Principle:Kserve Kserve Canary Traffic Splitting
| Knowledge Sources | |
|---|---|
| Domains | MLOps, Deployment_Strategy, Traffic_Management |
| Last Updated | 2026-02-13 00:00 GMT |
Overview
A traffic management technique that routes a configurable percentage of inference requests to a new model version while keeping the majority on the stable version.
Description
Canary Traffic Splitting allows operators to gradually shift traffic from an established model version to a new one. By setting canaryTrafficPercent on the InferenceService spec, KServe instructs the Knative reconciler to create two traffic targets:
- Stable revision: Receives (100 - canaryTrafficPercent)% of traffic
- Canary revision: Receives canaryTrafficPercent% of traffic
This pattern minimizes risk during model updates. If the canary shows degraded performance, only a small fraction of users are affected, and rollback is immediate.
Usage
Use this technique when deploying a new model version that needs validation in production before full rollout. Applicable to:
- Model accuracy improvements
- Framework version upgrades
- Resource configuration changes
- Any change that could affect prediction quality or latency
Theoretical Basis
# Traffic splitting model (NOT implementation code)

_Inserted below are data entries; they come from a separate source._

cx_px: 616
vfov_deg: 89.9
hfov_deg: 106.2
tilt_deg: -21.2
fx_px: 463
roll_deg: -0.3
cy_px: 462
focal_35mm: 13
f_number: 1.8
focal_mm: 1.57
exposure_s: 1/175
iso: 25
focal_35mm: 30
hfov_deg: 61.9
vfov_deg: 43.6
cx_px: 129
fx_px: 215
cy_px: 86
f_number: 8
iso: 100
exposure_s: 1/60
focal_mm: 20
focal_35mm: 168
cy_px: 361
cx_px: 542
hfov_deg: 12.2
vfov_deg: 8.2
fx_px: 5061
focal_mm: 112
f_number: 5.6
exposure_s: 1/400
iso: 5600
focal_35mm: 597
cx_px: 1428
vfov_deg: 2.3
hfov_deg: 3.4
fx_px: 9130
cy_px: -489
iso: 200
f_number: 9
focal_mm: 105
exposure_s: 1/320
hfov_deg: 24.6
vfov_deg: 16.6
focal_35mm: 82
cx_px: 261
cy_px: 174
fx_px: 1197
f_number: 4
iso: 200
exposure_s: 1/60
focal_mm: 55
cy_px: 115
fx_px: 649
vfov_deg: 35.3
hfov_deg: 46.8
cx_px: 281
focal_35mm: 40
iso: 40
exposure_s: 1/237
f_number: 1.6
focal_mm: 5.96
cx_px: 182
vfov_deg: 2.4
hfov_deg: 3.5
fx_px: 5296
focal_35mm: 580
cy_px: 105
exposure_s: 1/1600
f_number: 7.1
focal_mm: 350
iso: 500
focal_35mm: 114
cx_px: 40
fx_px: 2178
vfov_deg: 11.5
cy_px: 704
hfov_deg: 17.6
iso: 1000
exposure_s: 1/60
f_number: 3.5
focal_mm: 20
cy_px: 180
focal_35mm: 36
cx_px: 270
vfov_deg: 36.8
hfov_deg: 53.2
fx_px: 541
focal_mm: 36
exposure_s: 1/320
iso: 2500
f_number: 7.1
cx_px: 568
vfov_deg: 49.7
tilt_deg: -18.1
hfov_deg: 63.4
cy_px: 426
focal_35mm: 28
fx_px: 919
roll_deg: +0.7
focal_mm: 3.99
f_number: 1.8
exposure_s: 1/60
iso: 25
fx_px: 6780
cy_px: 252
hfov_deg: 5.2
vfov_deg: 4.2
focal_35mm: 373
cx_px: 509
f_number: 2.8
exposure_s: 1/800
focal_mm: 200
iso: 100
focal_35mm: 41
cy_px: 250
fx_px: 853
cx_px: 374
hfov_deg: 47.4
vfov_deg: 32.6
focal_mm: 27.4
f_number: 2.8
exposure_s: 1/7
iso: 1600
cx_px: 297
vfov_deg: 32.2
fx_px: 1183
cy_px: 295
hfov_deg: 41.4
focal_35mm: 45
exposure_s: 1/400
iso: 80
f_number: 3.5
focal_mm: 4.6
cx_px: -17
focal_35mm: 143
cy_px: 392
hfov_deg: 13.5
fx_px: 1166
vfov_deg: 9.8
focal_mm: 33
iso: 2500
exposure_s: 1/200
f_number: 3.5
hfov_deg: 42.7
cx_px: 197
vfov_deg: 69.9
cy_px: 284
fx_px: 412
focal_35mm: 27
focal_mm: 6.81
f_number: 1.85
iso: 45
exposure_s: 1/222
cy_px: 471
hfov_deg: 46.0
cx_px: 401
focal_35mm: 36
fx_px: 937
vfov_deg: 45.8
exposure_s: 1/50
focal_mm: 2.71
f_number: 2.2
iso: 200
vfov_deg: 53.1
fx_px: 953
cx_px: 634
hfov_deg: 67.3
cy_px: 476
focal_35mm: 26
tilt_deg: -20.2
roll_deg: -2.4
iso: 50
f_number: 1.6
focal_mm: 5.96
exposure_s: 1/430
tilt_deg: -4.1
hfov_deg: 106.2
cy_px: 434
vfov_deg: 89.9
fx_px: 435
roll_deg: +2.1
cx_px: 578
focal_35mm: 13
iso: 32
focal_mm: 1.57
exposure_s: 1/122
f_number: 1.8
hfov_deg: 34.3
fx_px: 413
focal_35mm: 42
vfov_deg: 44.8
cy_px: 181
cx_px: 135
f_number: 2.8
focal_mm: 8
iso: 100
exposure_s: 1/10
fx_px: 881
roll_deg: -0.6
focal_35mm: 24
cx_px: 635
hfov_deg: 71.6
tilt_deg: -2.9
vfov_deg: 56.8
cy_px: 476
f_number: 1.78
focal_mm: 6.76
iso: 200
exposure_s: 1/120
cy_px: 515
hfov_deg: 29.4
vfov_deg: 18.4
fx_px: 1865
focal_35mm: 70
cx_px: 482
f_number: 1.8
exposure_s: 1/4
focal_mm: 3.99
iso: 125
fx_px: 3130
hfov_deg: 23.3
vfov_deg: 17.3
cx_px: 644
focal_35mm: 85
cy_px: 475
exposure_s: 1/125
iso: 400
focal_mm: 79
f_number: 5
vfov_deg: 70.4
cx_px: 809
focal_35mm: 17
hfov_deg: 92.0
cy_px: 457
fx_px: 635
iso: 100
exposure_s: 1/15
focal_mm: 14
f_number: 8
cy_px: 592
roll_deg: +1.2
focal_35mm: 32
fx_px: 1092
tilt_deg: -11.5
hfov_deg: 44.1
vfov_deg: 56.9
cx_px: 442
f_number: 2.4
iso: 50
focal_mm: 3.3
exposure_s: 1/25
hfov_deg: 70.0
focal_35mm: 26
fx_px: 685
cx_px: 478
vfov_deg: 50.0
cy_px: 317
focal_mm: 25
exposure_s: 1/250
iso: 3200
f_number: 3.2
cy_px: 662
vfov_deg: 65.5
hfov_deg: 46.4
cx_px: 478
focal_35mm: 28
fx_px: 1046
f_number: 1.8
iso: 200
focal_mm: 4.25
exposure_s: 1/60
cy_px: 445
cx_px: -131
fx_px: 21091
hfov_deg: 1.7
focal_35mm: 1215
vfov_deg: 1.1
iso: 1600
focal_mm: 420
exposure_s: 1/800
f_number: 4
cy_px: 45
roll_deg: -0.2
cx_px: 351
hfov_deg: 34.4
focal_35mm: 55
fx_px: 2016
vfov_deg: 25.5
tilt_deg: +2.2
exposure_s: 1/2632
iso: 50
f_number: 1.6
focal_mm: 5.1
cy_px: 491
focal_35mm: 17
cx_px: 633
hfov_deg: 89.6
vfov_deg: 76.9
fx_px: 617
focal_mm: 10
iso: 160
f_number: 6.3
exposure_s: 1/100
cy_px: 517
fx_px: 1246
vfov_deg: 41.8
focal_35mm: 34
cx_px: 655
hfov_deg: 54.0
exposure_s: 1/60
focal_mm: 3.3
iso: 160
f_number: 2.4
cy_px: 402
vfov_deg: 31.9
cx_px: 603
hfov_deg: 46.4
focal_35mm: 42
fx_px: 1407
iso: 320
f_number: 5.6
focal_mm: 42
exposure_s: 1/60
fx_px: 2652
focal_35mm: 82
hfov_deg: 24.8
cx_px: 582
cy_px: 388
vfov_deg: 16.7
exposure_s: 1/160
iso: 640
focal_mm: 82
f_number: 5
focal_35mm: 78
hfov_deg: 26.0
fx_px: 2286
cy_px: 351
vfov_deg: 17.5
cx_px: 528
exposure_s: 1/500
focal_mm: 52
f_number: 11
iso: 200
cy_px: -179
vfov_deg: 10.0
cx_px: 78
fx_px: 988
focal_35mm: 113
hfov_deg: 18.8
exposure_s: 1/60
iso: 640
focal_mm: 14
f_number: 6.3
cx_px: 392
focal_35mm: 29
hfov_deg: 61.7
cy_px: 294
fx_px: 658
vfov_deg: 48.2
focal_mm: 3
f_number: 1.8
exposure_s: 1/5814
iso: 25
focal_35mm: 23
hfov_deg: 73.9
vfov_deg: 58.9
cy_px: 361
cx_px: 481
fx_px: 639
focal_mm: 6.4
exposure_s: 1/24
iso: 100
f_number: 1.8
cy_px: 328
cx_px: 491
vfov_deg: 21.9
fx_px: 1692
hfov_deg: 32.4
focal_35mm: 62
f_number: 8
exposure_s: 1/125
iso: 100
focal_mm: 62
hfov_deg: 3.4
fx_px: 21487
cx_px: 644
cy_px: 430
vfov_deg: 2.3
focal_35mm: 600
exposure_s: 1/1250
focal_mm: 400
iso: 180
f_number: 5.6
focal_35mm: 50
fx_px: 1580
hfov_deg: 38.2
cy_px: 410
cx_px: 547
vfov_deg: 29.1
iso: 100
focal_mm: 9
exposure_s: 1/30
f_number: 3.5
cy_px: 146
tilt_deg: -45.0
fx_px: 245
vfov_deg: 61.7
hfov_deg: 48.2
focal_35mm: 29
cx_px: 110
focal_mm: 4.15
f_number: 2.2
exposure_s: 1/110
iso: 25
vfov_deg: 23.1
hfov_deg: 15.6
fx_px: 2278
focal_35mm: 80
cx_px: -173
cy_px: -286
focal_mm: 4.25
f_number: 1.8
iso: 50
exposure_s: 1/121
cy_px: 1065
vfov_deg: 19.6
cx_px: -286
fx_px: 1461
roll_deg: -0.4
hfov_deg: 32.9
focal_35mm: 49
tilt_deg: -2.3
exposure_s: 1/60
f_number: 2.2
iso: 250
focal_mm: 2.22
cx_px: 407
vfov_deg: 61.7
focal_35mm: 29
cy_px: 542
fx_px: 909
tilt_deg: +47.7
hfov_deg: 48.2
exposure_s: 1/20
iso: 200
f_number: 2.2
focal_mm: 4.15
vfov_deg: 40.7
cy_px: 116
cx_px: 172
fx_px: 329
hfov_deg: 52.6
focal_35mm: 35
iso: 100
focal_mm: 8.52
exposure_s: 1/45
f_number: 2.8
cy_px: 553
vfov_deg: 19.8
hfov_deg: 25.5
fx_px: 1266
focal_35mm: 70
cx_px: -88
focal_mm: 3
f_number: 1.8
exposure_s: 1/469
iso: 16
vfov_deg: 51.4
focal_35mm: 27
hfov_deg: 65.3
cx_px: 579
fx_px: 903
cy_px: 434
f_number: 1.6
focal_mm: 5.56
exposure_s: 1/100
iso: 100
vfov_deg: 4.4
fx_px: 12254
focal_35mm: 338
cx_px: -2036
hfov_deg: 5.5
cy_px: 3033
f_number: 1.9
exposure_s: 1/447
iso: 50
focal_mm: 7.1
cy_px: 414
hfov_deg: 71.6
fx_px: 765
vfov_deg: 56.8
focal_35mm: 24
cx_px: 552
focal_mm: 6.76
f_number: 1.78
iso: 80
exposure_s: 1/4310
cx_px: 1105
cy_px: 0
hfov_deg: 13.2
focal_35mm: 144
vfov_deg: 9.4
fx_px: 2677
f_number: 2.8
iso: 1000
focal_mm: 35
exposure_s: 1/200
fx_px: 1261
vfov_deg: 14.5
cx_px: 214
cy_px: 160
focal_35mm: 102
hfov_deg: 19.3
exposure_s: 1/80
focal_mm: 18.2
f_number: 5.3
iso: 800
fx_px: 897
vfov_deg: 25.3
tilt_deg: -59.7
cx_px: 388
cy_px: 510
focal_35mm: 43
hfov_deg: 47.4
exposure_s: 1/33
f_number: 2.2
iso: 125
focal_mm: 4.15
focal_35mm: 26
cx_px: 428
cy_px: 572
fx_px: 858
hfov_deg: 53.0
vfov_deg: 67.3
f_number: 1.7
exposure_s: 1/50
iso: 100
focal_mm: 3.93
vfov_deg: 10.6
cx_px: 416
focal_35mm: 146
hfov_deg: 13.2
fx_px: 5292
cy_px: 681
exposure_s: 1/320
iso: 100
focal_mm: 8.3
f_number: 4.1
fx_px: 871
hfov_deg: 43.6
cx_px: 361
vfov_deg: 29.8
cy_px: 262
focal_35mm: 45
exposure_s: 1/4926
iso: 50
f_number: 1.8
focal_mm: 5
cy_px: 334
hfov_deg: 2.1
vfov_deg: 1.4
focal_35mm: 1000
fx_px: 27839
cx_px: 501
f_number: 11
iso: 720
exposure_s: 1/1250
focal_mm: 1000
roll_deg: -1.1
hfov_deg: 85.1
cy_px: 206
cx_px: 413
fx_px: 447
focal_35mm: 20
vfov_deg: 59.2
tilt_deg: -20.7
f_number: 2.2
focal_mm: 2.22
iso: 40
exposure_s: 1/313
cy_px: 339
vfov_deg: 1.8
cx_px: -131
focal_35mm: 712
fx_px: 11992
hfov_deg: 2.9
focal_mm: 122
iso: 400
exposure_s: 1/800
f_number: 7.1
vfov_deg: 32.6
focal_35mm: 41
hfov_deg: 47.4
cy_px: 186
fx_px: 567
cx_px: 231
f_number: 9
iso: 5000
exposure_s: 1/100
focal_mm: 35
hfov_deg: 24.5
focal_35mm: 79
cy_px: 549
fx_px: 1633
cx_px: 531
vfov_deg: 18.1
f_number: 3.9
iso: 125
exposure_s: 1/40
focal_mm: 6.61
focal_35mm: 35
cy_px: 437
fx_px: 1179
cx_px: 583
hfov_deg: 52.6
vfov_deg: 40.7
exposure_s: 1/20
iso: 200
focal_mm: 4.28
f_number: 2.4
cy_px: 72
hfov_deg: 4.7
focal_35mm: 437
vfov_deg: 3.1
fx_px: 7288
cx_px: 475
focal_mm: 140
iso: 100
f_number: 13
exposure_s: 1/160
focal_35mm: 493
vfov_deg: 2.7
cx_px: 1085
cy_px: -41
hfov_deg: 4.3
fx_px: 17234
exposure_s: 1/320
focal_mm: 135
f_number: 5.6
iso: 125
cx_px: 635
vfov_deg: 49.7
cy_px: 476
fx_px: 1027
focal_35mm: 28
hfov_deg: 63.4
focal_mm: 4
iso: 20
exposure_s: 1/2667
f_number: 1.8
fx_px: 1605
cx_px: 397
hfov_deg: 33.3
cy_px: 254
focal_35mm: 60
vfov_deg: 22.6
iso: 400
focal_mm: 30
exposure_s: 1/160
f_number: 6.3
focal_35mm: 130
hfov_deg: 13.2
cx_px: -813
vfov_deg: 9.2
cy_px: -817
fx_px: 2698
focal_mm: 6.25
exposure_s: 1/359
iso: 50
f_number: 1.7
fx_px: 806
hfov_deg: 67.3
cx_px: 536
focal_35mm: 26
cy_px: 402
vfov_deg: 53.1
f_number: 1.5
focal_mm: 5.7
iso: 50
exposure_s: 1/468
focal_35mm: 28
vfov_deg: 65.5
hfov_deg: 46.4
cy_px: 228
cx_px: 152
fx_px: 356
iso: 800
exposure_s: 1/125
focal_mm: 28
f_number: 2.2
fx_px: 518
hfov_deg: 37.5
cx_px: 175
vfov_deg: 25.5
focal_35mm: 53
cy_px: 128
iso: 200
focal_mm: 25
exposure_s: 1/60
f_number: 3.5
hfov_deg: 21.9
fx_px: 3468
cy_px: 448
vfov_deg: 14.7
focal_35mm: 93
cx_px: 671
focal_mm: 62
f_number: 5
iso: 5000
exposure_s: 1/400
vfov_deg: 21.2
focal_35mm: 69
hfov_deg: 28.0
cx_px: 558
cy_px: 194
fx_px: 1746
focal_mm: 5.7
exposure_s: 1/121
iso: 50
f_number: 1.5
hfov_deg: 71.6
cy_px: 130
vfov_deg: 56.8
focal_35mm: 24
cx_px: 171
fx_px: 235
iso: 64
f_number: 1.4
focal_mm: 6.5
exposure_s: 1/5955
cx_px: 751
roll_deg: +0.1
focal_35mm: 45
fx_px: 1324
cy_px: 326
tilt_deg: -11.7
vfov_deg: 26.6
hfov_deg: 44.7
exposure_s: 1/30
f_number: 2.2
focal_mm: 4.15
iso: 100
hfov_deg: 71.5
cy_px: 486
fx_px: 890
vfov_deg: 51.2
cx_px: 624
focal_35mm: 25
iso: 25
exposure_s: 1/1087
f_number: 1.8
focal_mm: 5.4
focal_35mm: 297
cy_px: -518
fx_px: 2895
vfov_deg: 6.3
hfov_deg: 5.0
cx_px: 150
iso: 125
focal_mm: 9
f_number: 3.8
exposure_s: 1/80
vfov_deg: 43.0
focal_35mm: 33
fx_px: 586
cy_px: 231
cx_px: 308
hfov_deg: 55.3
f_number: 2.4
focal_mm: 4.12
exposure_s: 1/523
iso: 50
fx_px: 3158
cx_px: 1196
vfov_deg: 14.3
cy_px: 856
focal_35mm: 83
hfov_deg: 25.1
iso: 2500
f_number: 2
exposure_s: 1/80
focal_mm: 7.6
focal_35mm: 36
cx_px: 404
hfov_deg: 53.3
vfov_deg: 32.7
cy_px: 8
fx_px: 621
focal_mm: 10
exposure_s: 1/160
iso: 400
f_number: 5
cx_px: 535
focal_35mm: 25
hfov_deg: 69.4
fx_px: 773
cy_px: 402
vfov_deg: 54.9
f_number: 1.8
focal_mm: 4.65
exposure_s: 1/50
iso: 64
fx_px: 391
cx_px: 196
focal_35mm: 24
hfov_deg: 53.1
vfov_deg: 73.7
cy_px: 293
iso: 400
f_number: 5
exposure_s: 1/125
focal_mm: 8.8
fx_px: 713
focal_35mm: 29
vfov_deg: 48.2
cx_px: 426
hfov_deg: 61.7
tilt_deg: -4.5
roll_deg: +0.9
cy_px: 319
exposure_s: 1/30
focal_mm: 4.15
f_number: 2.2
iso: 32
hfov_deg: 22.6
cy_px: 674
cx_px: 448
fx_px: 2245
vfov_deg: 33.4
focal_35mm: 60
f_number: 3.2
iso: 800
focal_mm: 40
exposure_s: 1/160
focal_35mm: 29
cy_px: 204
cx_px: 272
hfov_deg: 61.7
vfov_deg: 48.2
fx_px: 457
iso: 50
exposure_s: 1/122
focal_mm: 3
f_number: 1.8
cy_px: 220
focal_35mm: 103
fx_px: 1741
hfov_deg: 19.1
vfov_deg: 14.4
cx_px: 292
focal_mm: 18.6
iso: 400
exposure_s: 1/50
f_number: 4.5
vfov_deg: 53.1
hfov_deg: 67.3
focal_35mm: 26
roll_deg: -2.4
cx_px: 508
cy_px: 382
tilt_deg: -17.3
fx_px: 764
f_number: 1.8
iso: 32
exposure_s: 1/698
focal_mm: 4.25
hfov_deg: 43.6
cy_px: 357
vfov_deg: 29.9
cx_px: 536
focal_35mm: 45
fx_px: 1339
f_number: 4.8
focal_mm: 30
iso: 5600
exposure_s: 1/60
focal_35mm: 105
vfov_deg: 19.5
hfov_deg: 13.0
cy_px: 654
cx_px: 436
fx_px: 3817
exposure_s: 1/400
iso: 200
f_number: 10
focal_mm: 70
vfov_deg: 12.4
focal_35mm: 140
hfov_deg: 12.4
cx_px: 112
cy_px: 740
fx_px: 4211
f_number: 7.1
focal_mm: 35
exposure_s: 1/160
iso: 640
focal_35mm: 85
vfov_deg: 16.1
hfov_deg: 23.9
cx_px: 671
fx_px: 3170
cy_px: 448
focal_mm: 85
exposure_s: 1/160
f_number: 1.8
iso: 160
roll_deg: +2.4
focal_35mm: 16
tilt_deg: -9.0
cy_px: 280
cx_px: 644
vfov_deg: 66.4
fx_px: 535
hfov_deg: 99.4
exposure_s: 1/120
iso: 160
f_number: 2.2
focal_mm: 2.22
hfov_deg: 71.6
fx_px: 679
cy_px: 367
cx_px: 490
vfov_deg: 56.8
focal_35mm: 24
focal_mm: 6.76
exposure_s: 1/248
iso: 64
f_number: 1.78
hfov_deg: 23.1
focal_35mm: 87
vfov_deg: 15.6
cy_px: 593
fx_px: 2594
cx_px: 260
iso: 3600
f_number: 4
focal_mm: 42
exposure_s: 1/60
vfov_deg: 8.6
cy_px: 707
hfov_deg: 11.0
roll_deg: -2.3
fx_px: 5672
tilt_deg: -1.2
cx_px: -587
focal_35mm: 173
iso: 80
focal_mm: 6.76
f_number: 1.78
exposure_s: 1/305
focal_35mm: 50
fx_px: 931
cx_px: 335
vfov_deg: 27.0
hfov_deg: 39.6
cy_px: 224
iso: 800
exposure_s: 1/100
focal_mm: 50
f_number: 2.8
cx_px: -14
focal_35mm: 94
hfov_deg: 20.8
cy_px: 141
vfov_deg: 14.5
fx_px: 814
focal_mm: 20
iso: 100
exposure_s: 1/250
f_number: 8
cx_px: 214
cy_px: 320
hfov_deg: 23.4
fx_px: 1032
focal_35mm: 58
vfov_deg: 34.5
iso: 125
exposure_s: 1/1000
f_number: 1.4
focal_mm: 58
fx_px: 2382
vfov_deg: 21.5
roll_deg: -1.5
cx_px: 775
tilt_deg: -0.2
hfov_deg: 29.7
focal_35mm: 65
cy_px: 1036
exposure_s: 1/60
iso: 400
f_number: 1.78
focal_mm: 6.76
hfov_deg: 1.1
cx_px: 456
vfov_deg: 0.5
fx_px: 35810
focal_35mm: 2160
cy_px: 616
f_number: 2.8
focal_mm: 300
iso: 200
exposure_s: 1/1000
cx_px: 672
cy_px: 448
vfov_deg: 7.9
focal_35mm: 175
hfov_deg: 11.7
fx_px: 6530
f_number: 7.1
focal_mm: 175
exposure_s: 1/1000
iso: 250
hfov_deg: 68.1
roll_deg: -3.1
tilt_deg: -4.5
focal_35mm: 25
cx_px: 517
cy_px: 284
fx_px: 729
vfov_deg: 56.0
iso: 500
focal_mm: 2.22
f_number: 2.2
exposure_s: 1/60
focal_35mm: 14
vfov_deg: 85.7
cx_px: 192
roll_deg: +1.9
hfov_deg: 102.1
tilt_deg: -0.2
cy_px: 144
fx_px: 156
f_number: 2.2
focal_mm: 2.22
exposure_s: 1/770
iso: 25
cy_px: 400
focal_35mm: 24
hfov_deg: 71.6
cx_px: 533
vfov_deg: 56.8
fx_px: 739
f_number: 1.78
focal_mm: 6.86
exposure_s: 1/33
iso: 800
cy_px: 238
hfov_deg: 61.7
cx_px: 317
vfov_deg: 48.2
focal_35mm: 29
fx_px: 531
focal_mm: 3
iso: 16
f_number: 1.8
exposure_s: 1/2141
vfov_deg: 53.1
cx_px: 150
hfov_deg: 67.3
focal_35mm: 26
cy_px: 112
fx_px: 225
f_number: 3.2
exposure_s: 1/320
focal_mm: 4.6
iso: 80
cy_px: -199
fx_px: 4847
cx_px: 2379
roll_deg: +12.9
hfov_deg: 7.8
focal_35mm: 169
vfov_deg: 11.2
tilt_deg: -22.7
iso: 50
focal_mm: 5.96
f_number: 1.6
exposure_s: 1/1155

Given: canaryTrafficPercent = P
Traffic distribution:
Stable (previous revision): (100 - P)%
Canary (latest revision): P%
Knative Traffic Targets:
[{tag: "prev", revisionName: "rev-00001", percent: (100-P)},
{tag: "latest", latestRevision: true, percent: P}]
Progressive rollout: P = 10 → 20 → 50 → 100 (promote)
Rollback: set P = 0 (all traffic to stable)